Collected data
------------

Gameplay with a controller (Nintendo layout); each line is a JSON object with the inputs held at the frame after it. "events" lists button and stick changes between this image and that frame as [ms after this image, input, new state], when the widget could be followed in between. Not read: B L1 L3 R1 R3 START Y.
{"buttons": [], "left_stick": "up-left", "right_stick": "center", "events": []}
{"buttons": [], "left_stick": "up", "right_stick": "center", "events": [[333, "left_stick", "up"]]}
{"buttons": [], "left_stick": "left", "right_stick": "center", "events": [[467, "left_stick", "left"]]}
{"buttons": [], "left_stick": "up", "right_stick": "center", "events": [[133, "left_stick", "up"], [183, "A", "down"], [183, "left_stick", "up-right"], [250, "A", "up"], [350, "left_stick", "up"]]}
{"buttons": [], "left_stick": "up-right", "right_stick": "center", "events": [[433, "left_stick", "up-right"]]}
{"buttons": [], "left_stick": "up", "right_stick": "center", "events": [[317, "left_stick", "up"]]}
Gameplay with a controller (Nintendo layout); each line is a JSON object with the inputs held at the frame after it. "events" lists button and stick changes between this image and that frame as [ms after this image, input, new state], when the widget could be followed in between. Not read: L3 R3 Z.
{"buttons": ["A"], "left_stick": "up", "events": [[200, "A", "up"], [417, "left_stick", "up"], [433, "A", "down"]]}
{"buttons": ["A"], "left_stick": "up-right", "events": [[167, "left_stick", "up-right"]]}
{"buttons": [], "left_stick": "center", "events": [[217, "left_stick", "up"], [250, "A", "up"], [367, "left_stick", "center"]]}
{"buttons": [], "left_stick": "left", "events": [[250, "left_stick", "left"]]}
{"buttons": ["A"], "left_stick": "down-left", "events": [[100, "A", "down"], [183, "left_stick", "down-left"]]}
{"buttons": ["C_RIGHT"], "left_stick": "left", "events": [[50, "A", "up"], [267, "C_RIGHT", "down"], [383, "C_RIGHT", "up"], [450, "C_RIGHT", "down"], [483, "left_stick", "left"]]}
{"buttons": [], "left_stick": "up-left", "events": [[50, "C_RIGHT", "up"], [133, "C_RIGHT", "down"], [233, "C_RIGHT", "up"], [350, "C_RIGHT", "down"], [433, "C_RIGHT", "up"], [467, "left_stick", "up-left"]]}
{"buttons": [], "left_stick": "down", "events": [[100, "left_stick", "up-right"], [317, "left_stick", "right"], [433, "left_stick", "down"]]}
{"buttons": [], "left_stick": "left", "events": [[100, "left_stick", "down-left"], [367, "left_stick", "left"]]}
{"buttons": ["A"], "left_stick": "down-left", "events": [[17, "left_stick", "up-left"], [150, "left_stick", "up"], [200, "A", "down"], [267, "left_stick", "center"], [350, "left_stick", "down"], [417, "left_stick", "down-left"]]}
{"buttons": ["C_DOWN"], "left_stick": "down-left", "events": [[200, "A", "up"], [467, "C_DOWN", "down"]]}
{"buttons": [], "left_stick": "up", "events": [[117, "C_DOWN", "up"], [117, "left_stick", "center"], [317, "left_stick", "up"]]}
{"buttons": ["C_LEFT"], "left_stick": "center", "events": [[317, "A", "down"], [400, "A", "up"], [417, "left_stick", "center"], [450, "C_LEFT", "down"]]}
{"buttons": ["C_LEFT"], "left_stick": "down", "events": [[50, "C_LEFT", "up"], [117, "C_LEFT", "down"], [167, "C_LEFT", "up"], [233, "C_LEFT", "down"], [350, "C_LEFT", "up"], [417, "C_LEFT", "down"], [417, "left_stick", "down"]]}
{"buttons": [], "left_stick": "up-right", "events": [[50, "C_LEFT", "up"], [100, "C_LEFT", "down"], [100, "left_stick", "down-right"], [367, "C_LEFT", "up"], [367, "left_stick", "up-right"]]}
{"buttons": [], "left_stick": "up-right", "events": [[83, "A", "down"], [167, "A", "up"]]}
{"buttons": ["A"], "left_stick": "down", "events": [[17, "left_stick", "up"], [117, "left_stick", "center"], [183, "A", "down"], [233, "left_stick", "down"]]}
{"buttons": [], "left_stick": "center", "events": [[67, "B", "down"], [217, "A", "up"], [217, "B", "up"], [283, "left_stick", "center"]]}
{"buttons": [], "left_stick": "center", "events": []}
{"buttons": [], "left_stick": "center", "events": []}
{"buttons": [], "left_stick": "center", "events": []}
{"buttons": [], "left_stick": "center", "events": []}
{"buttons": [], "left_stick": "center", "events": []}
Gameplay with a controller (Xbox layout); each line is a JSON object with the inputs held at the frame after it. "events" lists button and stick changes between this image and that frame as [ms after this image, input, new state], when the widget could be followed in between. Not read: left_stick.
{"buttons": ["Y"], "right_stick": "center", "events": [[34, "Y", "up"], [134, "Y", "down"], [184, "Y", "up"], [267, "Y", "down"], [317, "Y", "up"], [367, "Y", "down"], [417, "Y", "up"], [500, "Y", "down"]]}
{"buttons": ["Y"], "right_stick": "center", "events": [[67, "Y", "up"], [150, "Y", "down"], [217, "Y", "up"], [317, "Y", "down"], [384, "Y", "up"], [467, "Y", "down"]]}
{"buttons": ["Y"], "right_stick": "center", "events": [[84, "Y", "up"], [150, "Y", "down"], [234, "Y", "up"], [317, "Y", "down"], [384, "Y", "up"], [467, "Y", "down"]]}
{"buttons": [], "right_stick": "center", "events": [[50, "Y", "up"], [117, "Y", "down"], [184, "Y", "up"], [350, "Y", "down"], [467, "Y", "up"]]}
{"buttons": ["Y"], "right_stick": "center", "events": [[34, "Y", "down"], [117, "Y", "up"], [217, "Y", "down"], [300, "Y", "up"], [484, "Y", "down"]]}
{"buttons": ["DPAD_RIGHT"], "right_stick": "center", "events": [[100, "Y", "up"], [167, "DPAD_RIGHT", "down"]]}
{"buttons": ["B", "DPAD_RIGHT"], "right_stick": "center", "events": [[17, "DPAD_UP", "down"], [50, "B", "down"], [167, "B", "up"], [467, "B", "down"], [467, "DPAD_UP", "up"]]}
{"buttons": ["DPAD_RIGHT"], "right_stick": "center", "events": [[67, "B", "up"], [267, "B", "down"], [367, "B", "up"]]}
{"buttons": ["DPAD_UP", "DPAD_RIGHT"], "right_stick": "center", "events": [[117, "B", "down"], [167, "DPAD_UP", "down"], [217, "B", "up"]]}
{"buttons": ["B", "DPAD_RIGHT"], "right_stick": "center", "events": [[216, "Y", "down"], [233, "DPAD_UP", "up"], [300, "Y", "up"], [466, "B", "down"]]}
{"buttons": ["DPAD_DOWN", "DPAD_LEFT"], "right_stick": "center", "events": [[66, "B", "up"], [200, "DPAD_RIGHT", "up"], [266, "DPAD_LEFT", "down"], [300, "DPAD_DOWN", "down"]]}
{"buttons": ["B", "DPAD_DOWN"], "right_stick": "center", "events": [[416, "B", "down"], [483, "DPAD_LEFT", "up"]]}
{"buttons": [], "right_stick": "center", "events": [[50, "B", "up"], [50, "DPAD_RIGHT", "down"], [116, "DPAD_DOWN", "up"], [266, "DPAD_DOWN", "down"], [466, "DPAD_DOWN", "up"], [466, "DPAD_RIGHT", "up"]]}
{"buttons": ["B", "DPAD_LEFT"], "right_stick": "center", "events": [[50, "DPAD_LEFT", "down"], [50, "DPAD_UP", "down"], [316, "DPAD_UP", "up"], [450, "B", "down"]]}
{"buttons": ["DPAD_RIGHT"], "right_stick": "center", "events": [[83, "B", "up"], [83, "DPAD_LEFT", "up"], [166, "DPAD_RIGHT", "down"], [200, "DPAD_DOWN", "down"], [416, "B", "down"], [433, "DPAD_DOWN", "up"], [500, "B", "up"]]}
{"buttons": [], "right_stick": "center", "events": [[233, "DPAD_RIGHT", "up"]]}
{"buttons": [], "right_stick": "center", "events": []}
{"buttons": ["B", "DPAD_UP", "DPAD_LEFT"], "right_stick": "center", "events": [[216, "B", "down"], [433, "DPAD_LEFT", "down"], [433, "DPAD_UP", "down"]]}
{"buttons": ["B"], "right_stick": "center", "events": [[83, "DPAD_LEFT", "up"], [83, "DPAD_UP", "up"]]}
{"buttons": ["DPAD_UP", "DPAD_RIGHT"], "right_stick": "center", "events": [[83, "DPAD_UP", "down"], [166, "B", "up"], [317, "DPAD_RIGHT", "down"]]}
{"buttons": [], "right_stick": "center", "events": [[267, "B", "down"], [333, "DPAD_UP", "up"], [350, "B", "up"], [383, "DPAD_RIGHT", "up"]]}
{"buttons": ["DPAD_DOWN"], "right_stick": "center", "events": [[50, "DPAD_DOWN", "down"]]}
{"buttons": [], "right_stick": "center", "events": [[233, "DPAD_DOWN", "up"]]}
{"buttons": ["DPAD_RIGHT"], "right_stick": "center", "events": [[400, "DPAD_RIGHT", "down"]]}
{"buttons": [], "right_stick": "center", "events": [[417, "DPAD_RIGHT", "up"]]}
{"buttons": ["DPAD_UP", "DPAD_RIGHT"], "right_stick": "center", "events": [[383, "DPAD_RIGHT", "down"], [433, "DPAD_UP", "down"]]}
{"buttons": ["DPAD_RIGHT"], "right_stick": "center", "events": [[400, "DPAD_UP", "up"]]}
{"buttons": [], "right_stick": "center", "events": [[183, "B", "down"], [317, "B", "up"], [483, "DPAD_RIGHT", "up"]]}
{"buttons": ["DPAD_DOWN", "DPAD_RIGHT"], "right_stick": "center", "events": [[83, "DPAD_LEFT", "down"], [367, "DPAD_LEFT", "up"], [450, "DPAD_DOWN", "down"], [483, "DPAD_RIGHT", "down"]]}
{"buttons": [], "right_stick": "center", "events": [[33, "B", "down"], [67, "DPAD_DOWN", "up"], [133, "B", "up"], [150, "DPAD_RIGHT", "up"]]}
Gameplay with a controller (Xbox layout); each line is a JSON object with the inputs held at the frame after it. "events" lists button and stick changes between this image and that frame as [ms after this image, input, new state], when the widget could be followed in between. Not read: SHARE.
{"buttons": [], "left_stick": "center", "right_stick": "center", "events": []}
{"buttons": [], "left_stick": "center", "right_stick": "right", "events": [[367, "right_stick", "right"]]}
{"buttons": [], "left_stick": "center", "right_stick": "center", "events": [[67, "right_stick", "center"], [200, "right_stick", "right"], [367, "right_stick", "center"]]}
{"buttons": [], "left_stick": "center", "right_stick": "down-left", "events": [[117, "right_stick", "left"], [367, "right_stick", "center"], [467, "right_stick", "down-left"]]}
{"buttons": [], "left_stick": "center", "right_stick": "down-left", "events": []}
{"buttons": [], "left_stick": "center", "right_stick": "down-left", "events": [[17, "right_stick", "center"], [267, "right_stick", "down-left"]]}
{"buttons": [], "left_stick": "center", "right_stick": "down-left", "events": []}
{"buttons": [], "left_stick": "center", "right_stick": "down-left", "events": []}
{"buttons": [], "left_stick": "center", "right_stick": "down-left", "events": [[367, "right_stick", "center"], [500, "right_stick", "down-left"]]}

------------

> [Task to carry out] Copy each line from the data that features the string "Xbox".

> [Answer to the problem]
Gameplay with a controller (Xbox layout); each line is a JSON object with the inputs held at the frame after it. "events" lists button and stick changes between this image and that frame as [ms after this image, input, new state], when the widget could be followed in between. Not read: left_stick.
Gameplay with a controller (Xbox layout); each line is a JSON object with the inputs held at the frame after it. "events" lists button and stick changes between this image and that frame as [ms after this image, input, new state], when the widget could be followed in between. Not read: SHARE.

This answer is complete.